* Try it
Return every line in the records below character for character, in the same order.

Extracted records:

————

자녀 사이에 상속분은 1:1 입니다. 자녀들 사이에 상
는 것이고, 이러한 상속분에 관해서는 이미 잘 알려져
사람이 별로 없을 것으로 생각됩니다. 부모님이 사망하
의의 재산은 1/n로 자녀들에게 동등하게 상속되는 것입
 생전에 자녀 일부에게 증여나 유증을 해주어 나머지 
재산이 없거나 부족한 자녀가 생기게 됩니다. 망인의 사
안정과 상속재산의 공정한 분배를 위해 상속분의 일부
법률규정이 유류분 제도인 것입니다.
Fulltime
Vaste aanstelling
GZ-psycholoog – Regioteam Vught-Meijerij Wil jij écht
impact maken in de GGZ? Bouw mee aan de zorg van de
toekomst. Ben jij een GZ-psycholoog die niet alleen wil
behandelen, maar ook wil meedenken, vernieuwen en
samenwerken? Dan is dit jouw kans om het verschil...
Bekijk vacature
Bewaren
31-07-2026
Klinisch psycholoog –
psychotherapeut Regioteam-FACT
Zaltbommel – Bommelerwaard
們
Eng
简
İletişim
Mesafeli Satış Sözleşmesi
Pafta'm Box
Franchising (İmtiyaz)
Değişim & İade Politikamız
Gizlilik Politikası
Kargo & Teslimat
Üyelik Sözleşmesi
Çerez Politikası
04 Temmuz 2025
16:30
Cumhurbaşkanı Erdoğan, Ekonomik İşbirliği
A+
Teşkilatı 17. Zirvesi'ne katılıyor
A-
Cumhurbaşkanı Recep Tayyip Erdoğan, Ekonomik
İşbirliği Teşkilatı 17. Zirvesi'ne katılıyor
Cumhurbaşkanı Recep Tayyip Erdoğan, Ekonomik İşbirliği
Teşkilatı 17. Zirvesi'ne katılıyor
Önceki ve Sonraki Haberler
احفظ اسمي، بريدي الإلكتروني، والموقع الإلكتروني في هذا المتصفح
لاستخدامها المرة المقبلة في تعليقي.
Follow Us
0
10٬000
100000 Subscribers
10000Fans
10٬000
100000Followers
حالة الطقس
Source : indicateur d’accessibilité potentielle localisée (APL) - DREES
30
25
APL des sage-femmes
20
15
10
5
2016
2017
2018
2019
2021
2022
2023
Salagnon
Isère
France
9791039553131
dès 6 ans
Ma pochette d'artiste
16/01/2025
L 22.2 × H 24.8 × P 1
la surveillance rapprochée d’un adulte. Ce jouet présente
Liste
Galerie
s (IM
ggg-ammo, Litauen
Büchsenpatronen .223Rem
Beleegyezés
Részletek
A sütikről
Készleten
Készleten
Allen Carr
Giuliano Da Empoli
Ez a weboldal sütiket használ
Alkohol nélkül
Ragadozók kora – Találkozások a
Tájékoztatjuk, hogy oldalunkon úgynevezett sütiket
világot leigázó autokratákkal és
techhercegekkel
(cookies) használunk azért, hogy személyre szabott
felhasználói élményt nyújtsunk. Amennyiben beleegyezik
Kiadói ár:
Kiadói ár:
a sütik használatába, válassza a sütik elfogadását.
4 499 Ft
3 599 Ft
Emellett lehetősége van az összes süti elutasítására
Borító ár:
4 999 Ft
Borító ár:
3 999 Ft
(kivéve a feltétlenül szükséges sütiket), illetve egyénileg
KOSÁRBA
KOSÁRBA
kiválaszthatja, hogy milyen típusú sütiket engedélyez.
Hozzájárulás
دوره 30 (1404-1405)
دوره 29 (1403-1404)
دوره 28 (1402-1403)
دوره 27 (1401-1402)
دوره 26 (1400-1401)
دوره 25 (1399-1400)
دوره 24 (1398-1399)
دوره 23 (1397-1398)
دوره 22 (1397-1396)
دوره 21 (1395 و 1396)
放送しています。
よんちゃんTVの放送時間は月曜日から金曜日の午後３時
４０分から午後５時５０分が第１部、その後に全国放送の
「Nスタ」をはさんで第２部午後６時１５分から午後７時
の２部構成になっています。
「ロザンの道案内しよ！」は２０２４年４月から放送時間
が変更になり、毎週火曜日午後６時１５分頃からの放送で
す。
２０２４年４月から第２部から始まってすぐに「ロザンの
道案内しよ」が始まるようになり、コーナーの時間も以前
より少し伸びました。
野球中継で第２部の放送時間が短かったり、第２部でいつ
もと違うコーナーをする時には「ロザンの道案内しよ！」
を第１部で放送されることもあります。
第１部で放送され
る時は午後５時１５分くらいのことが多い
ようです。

————

* Written solution
자녀 사이에 상속분은 1:1 입니다. 자녀들 사이에 상
는 것이고, 이러한 상속분에 관해서는 이미 잘 알려져
사람이 별로 없을 것으로 생각됩니다. 부모님이 사망하
의의 재산은 1/n로 자녀들에게 동등하게 상속되는 것입
 생전에 자녀 일부에게 증여나 유증을 해주어 나머지 
재산이 없거나 부족한 자녀가 생기게 됩니다. 망인의 사
안정과 상속재산의 공정한 분배를 위해 상속분의 일부
법률규정이 유류분 제도인 것입니다.
Fulltime
Vaste aanstelling
GZ-psycholoog – Regioteam Vught-Meijerij Wil jij écht
impact maken in de GGZ? Bouw mee aan de zorg van de
toekomst. Ben jij een GZ-psycholoog die niet alleen wil
behandelen, maar ook wil meedenken, vernieuwen en
samenwerken? Dan is dit jouw kans om het verschil...
Bekijk vacature
Bewaren
31-07-2026
Klinisch psycholoog –
psychotherapeut Regioteam-FACT
Zaltbommel – Bommelerwaard
們
Eng
简
İletişim
Mesafeli Satış Sözleşmesi
Pafta'm Box
Franchising (İmtiyaz)
Değişim & İade Politikamız
Gizlilik Politikası
Kargo & Teslimat
Üyelik Sözleşmesi
Çerez Politikası
04 Temmuz 2025
16:30
Cumhurbaşkanı Erdoğan, Ekonomik İşbirliği
A+
Teşkilatı 17. Zirvesi'ne katılıyor
A-
Cumhurbaşkanı Recep Tayyip Erdoğan, Ekonomik
İşbirliği Teşkilatı 17. Zirvesi'ne katılıyor
Cumhurbaşkanı Recep Tayyip Erdoğan, Ekonomik İşbirliği
Teşkilatı 17. Zirvesi'ne katılıyor
Önceki ve Sonraki Haberler
احفظ اسمي، بريدي الإلكتروني، والموقع الإلكتروني في هذا المتصفح
لاستخدامها المرة المقبلة في تعليقي.
Follow Us
0
10٬000
100000 Subscribers
10000Fans
10٬000
100000Followers
حالة الطقس
Source : indicateur d’accessibilité potentielle localisée (APL) - DREES
30
25
APL des sage-femmes
20
15
10
5
2016
2017
2018
2019
2021
2022
2023
Salagnon
Isère
France
9791039553131
dès 6 ans
Ma pochette d'artiste
16/01/2025
L 22.2 × H 24.8 × P 1
la surveillance rapprochée d’un adulte. Ce jouet présente
Liste
Galerie
s (IM
ggg-ammo, Litauen
Büchsenpatronen .223Rem
Beleegyezés
Részletek
A sütikről
Készleten
Készleten
Allen Carr
Giuliano Da Empoli
Ez a weboldal sütiket használ
Alkohol nélkül
Ragadozók kora – Találkozások a
Tájékoztatjuk, hogy oldalunkon úgynevezett sütiket
világot leigázó autokratákkal és
techhercegekkel
(cookies) használunk azért, hogy személyre szabott
felhasználói élményt nyújtsunk. Amennyiben beleegyezik
Kiadói ár:
Kiadói ár:
a sütik használatába, válassza a sütik elfogadását.
4 499 Ft
3 599 Ft
Emellett lehetősége van az összes süti elutasítására
Borító ár:
4 999 Ft
Borító ár:
3 999 Ft
(kivéve a feltétlenül szükséges sütiket), illetve egyénileg
KOSÁRBA
KOSÁRBA
kiválaszthatja, hogy milyen típusú sütiket engedélyez.
Hozzájárulás
دوره 30 (1404-1405)
دوره 29 (1403-1404)
دوره 28 (1402-1403)
دوره 27 (1401-1402)
دوره 26 (1400-1401)
دوره 25 (1399-1400)
دوره 24 (1398-1399)
دوره 23 (1397-1398)
دوره 22 (1397-1396)
دوره 21 (1395 و 1396)
放送しています。
よんちゃんTVの放送時間は月曜日から金曜日の午後３時
４０分から午後５時５０分が第１部、その後に全国放送の
「Nスタ」をはさんで第２部午後６時１５分から午後７時
の２部構成になっています。
「ロザンの道案内しよ！」は２０２４年４月から放送時間
が変更になり、毎週火曜日午後６時１５分頃からの放送で
す。
２０２４年４月から第２部から始まってすぐに「ロザンの
道案内しよ」が始まるようになり、コーナーの時間も以前
より少し伸びました。
野球中継で第２部の放送時間が短かったり、第２部でいつ
もと違うコーナーをする時には「ロザンの道案内しよ！」
を第１部で放送されることもあります。
第１部で放送され
る時は午後５時１５分くらいのことが多い
ようです。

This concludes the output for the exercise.